> **Exercise**
Copy out the data below, substituting "copy out" for every "transcribe" and changing nothing else. Omit the pictures.

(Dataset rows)
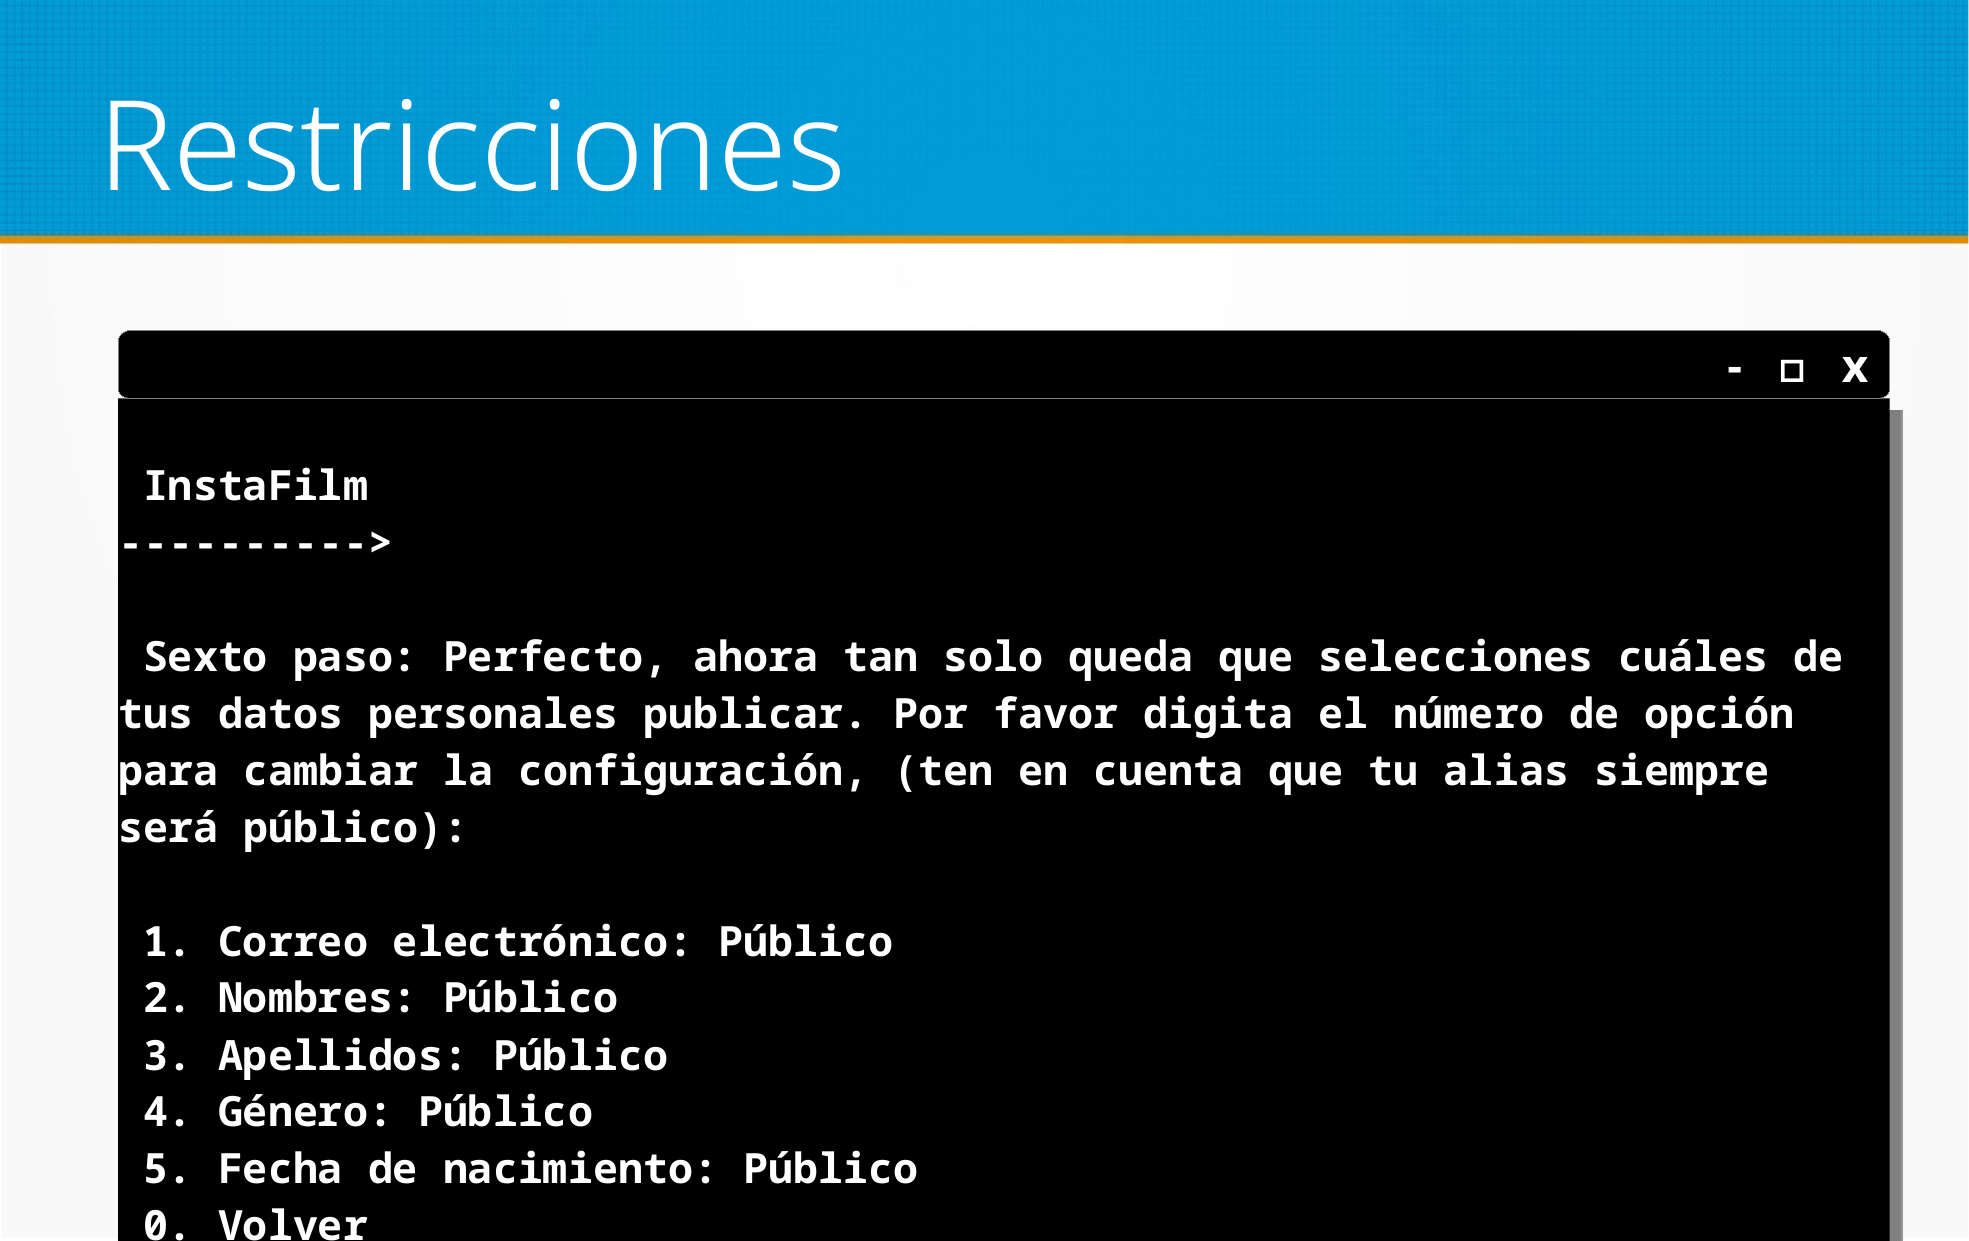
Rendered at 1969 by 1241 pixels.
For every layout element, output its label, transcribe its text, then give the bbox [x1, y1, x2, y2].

text_box InstaFilm ----------> Sexto paso: Perfecto, ahora tan solo queda que selecciones cuáles de tus datos personales publicar. Por favor digita el número de opción para cambiar la configuración, (ten en cuenta que tu alias siempre será público): 1. Correo electrónico: Público 2. Nombres: Público 3. Apellidos: Público 4. Género: Público 5. Fecha de nacimiento: Público 0. Volver Tu opción -> [118, 398, 1890, 1123]
picture [0, 233, 1969, 1241]
text_box - □ x [118, 330, 1890, 399]
title Restricciones [98, 19, 1870, 227]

> **Written solution**
Rendered at 1969 by 1241 pixels.
For every layout element, output its label, copy out its text, then give the bbox [x1, y1, x2, y2].

text_box InstaFilm ----------> Sexto paso: Perfecto, ahora tan solo queda que selecciones cuáles de tus datos personales publicar. Por favor digita el número de opción para cambiar la configuración, (ten en cuenta que tu alias siempre será público): 1. Correo electrónico: Público 2. Nombres: Público 3. Apellidos: Público 4. Género: Público 5. Fecha de nacimiento: Público 0. Volver Tu opción -> [118, 398, 1890, 1123]
picture [0, 233, 1969, 1241]
text_box - □ x [118, 330, 1890, 399]
title Restricciones [98, 19, 1870, 227]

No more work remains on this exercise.